Work required:
Reproduce the records starting with the line containing "phylum: Mollusca" and going on through the end of the records, switching "scientific name" to "binomial name" and leaving everything else unchanged.

(Items in a dataset)

☆ ☆ ☆ ☆

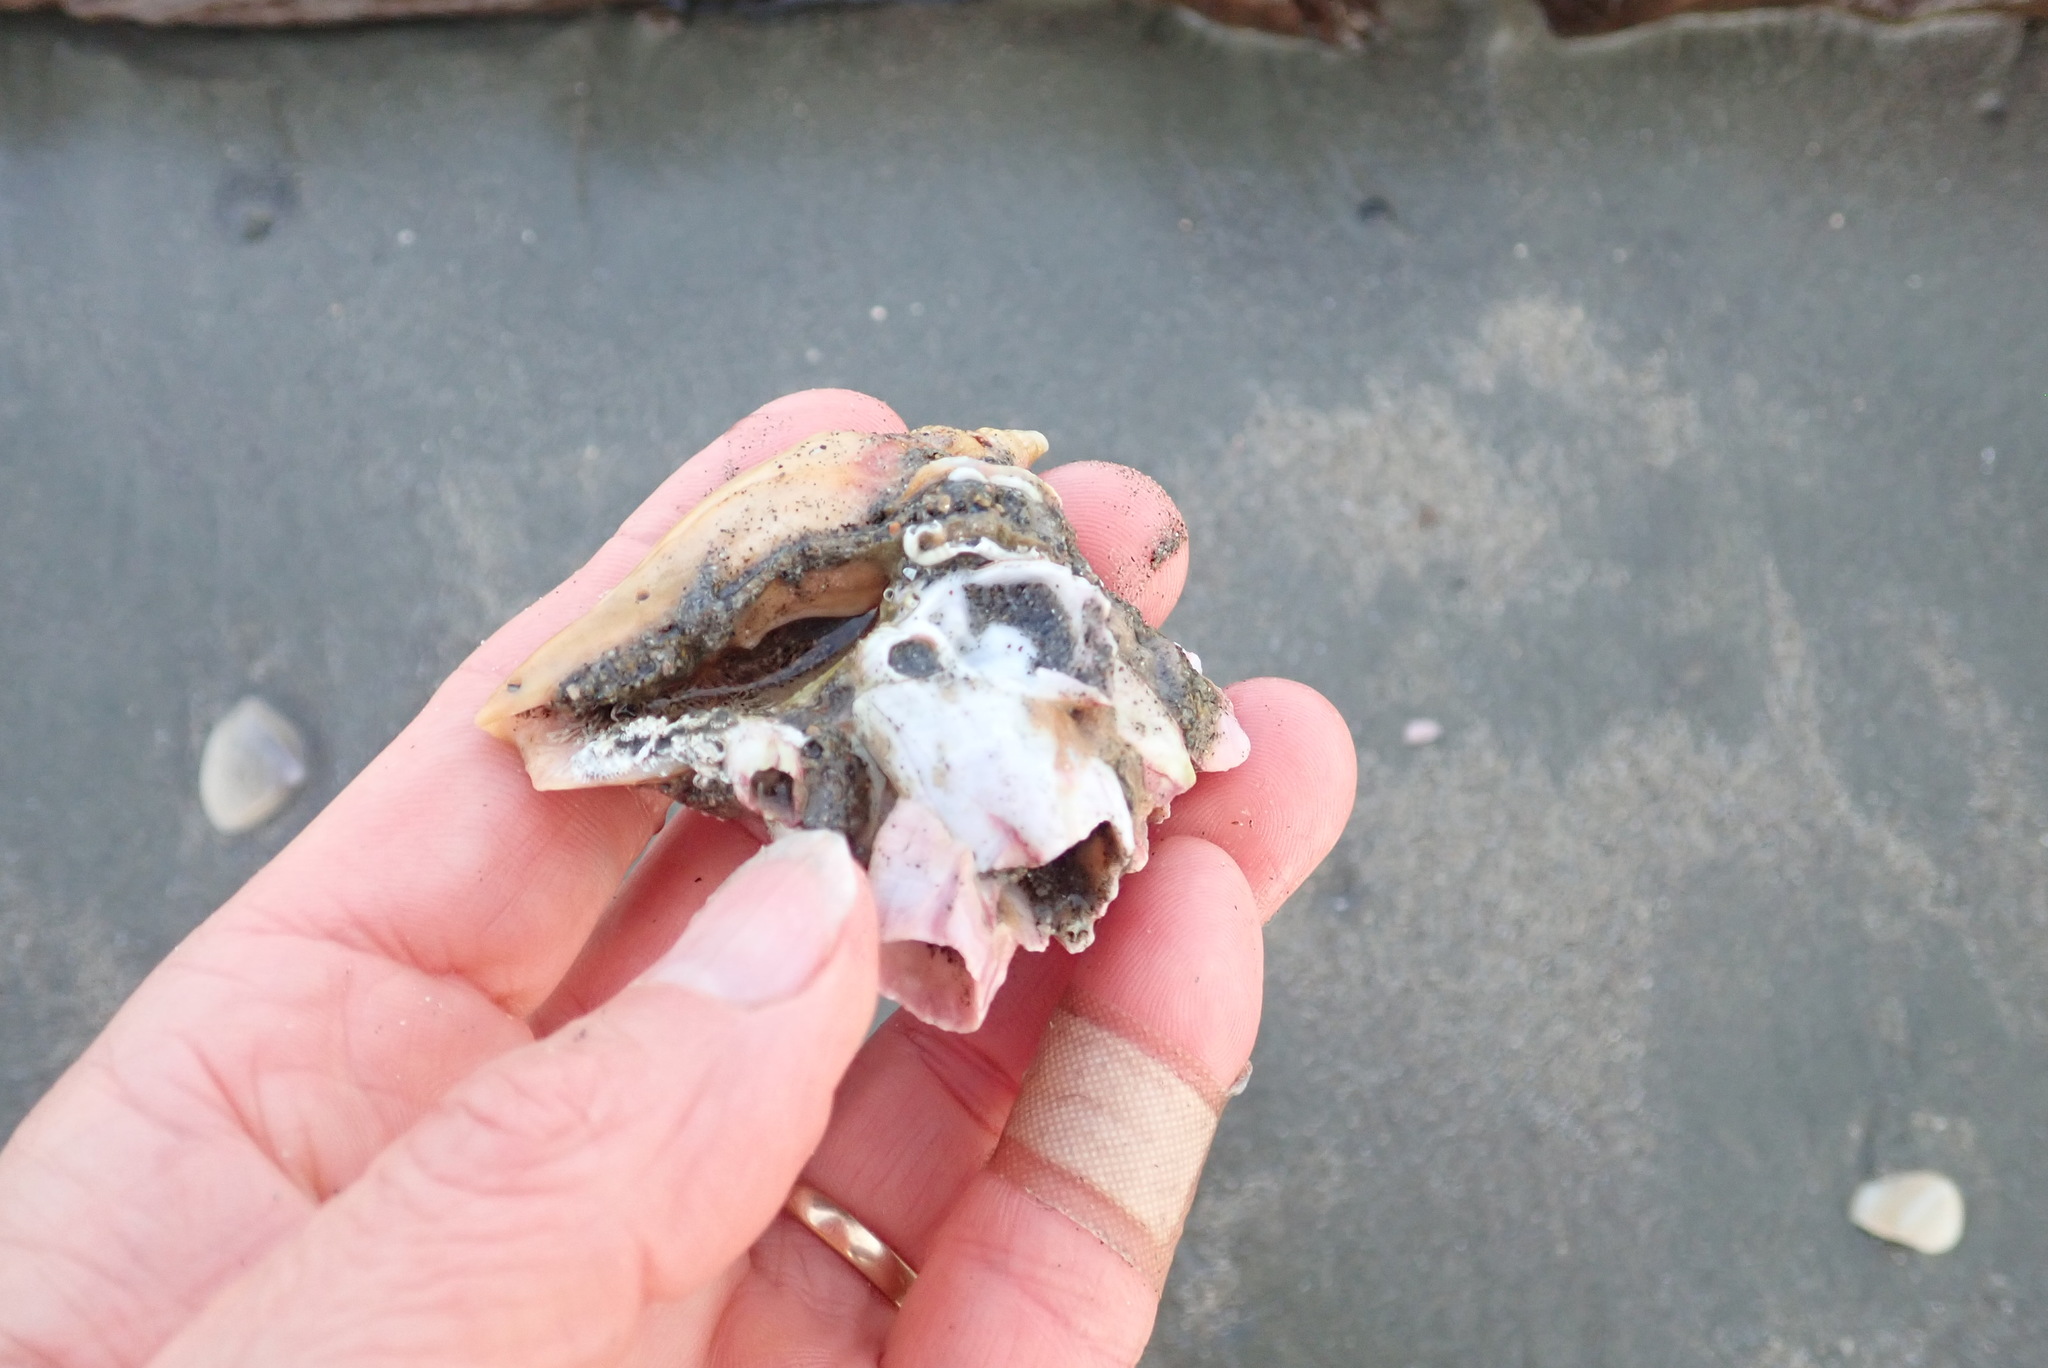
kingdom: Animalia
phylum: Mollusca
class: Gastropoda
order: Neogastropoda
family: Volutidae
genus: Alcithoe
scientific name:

☆ ☆ ☆ ☆

Written answer:
phylum: Mollusca
class: Gastropoda
order: Neogastropoda
family: Volutidae
genus: Alcithoe
binomial name:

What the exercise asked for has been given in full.